Pada dasarnya, tingkat efektivitas dan daya pengaruh ombudsman secara linear merefleksikan cara kita melihat mandat rakyat berdaulat dan bagaimana negara akuntabel mematuhinya lewat layanan. Terbentang sepanjang proses merelasikan mandat rakyat dan akuntabilitas negara itu adalah titik-titik potensial (mala)administrasi keadilan.
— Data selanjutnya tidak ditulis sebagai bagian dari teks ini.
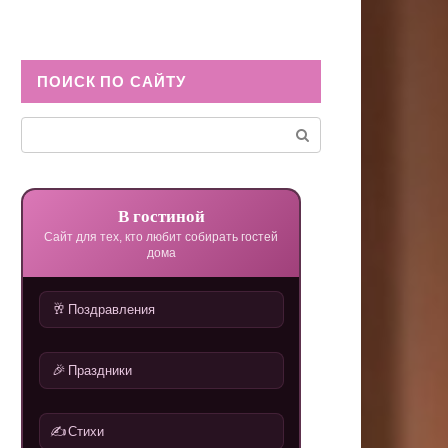
ПОИСК ПО САЙТУ
Поиск:
В гостиной
Сайт для тех, кто любит собирать гостей
дома
🥂
Поздравления
🎉
Праздники
✍️
Стихи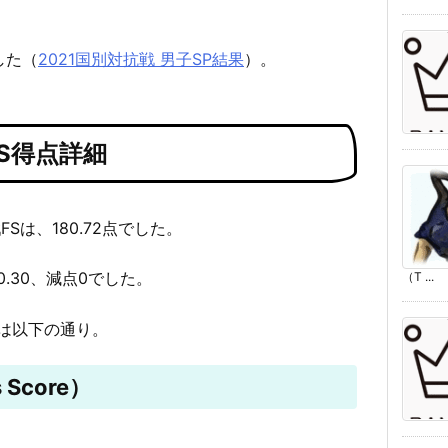
した（
2021国別対抗戦 男子SP結果
）。
S得点詳細
Sは、180.72点でした。
0.30、減点0でした。
（T ...
は以下の通り。
 Score）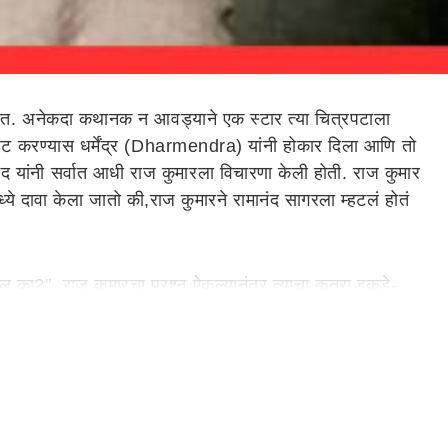
 आहेत. अनेकदा कथानक न आवड्याने एक स्टार त्या चित्रपटाला
ट करण्यास धर्मेंद्र (Dharmendra) यांनी होकार दिला आणि तो
नंद यांनी सर्वात आधी राज कुमारला विचारणा केली होती. राज कुमार
ध्ये दावा केला जातो की,राज कुमारने रामानंद सागरला म्हटलं होतं
ल का?". राज कुमारचा प्रश्न ऐकल्यानंतर त्याचा कुत्रा इकडे-
कसं करू".
ीने रामानंद सागरला प्रचंड वाईट वाटलं आणि पुन्हा कधीही
मेंद्रला विचारणा केली. धर्मेंद्रने लगेचच या चित्रपटासाठी आपला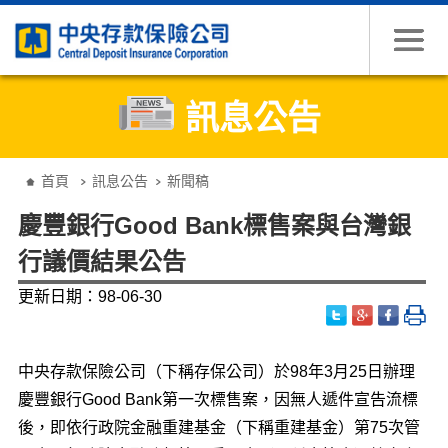
跳到主要內容
訊息公告
:::
首頁
訊息公告
新聞稿
慶豐銀行Good Bank標售案與台灣銀
行議價結果公告
更新日期：98-06-30
中央存款保險公司（下稱存保公司）於98年3月25日辦理
慶豐銀行Good Bank第一次標售案，因無人遞件宣告流標
後，即依行政院金融重建基金（下稱重建基金）第75次管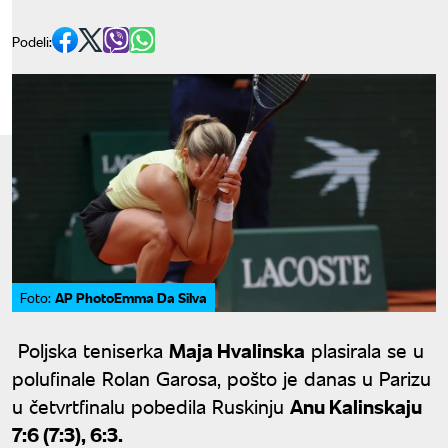
Podeli:
AP PhotoEmma Da Silva
Foto:
Poljska teniserka
Maja Hvalinska
plasirala se u
polufinale Rolan Garosa, pošto je danas u Parizu
u četvrtfinalu pobedila Ruskinju
Anu Kalinskaju
7:6 (7:3), 6:3.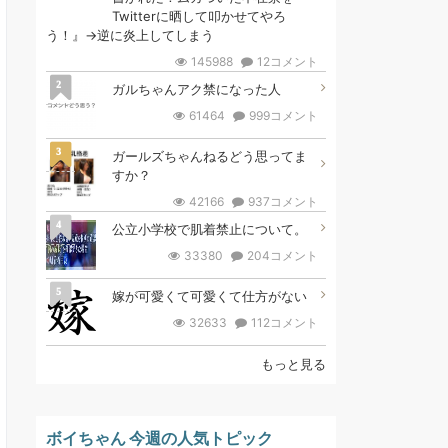
Twitterに晒して叩かせてやろ
う！』→逆に炎上してしまう
145988
12コメント
2
ガルちゃんアク禁になった人
61464
999コメント
3
ガールズちゃんねるどう思ってま
すか？
42166
937コメント
4
公立小学校で肌着禁止について。
33380
204コメント
5
嫁が可愛くて可愛くて仕方がない
32633
112コメント
もっと見る
ボイちゃん 今週の人気トピック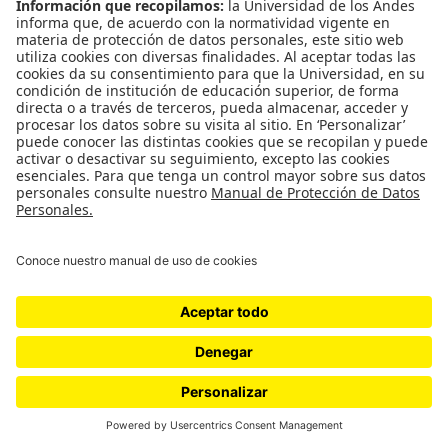
Urián recorre el centro de Bogotá como un pez en
el agua. Son las calles que ha recorrido desde niño,
pues nació, creció y aún vive en la Candelaria.
Tiene espíritu de juglar. Mientras va caminando,
alterna sus historias con las historias de las calles
del centro de la ciudad. “Aquí, en este bar se murió
el hijo de una pianista muy famosa, ¿sí sabías?”,
dice Urián, pasando frente al icónico bar de salsa
Quiebracanto.
“No es fácil publicar todo lo que se ha grabado.
Tenemos mucho, mucho grabado. Pero no es fácil
publicarlo por los costos, y no es un dinero que se
devuelva a menos de que los grupos estén
girando”, concluye Urián con un gesto reflexivo.
Mientras Urián cuenta sus historias, la ciudad se
mueve al ritmo disparejo, pero siempre acelerado,
de las seis de la tarde.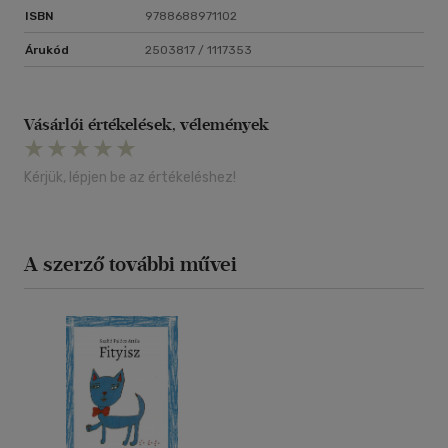
ISBN
9788688971102
Árukód
2503817 / 1117353
Vásárlói értékelések, vélemények
Kérjük, lépjen be az értékeléshez!
A szerző további művei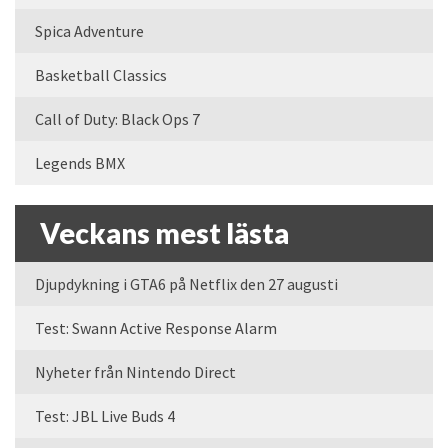
Spica Adventure
Basketball Classics
Call of Duty: Black Ops 7
Legends BMX
Veckans mest lästa
Djupdykning i GTA6 på Netflix den 27 augusti
Test: Swann Active Response Alarm
Nyheter från Nintendo Direct
Test: JBL Live Buds 4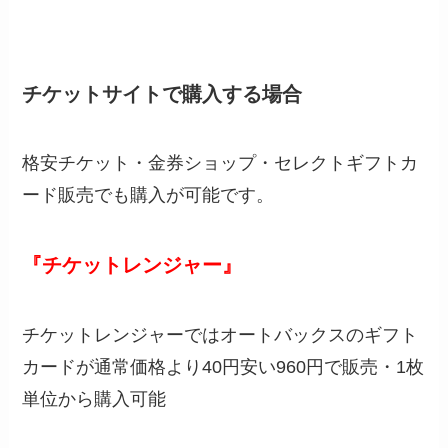
チケットサイトで購入する場合
格安チケット・金券ショップ・セレクトギフトカ
ード販売でも購入が可能です。
『チケットレンジャー』
チケットレンジャーではオートバックスのギフト
カードが通常価格より40円安い960円で販売・1枚
単位から購入可能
Sepanjang 20 tahun ORI berada, masih banyak hal besar belum beres.
Sepanjang 20 tahun ORI berada, masih banyak hal besar belum beres. Pada aras instrumental, dukungan politik DPR terasa begitu kuat. Namun, resonansinya di bilik kementerian yang mengelola portofolio keuangan, kepegawaian, kelembagaan, bahkan aset perkantoran masih berdenyut lemah.
Sementara aras substansial, komitmen penyelenggara negara dan aparat birokrasi atas martabat diri dan amanah jabatan terus menjadi batu uji tak berkesudahan. Afirmasi kepemimpinan Presiden dan kepala daerah diharapkan jadi alas kokoh bagi ekosistem instrumental dan substansial tersebut.